This paper explores a multi-IRS aided ISAC system that balances communication and sensing performance, revealing fundamental tradeoffs and optimizing system design under element constraints.

Contribution

It proposes a hybrid multi-IRS architecture with active sensors, analyzes the tradeoff between sensing and communication, and derives optimal design strategies for system parameters.

Findings

Increasing IRSs improves communication DoFs but raises CRB, indicating a tradeoff.

Optimal system design depends on the total IRS elements and sensing/communication priorities.

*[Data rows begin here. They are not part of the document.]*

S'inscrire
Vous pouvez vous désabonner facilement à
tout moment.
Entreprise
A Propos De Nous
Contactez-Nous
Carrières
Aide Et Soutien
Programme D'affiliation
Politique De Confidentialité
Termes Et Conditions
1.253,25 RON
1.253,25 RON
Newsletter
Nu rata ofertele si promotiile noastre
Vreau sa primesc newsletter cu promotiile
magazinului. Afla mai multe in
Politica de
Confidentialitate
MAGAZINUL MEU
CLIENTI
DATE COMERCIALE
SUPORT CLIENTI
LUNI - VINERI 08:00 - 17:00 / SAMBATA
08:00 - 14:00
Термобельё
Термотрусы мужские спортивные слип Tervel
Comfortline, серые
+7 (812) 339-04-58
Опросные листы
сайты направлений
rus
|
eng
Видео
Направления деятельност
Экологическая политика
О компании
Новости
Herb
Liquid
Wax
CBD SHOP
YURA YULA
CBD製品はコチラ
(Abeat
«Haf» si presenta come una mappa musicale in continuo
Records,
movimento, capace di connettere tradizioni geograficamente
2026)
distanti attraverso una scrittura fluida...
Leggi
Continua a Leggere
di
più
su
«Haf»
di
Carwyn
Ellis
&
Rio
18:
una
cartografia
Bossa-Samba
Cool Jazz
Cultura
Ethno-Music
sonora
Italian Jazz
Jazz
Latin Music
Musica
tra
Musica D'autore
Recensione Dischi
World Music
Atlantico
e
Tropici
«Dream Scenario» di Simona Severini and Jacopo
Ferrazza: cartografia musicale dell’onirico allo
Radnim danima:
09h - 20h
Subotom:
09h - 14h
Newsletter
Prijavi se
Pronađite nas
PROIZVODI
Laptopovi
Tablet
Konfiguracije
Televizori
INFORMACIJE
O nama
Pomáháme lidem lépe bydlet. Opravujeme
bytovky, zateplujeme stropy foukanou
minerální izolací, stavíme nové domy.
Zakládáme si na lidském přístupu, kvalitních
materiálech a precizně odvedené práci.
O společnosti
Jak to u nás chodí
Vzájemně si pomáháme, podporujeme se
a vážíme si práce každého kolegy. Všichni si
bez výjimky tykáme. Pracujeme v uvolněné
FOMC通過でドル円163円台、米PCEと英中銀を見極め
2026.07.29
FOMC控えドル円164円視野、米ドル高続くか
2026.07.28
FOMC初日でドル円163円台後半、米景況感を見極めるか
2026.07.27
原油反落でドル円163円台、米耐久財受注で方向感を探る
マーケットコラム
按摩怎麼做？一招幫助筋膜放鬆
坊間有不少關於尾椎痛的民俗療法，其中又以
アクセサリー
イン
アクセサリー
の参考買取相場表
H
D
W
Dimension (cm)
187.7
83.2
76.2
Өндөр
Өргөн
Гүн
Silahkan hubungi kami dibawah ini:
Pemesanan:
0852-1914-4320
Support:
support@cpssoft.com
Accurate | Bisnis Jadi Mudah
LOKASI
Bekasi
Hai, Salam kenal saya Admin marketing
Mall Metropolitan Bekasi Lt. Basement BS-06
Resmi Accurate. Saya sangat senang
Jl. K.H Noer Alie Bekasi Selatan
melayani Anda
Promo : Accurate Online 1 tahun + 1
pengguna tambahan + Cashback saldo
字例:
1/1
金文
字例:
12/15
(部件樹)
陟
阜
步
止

Simulation results confirm theoretical tradeoffs and the effectiveness of proposed schemes.

Abstract

This paper investigates a multi-intelligent reflecting surface (IRS) aided integrated sensing and communication (ISAC) system, where multiple IRSs are strategically deployed not only to assist the communication from a multi-antenna base station (BS) to a multi-antenna communication user (CU), but also enable the sensing service for a point target in the non-line-of-sight (NLoS) region of the BS. First, we propose a hybrid multi-IRS architecture, which consists of several passive IRSs and one semi-passive IRS equipped with both active sensors and reflecting elements. To be specific, the active sensors are exploited to receive the echo signals for estimating the target's angle information, and the multiple reflecting paths provided by multi-IRS are employed to improve the degree of freedoms (DoFs) of communication. Under the given budget on the number of total IRSs elements, we theoretically show that increasing the number of deployed IRSs is beneficial for improving DoFs of spatial multiplexing for communication while increasing the Cramer-Rao bound (CRB) of target estimation, which unveils a fundamental tradeoff between the sensing and communication performance. To characterize the rate-CRB tradeoff, we study a rate maximization problem, by optimizing the BS transmit covariance matrix, IRSs phase-shifts, and the number of deployed IRSs, subject to a maximum CRB constraint. Analytical results reveal that the communication-oriented design becomes optimal when the total number of IRSs elements exceeds a certain threshold, wherein the relationships of the rate and CRB with the number of IRS elements/sensors, transmit power, and the number of deployed IRSs are theoretically derived and demystified. Simulation results validate our theoretical findings and also demonstrate the superiority of our proposed designs over the benchmark schemes.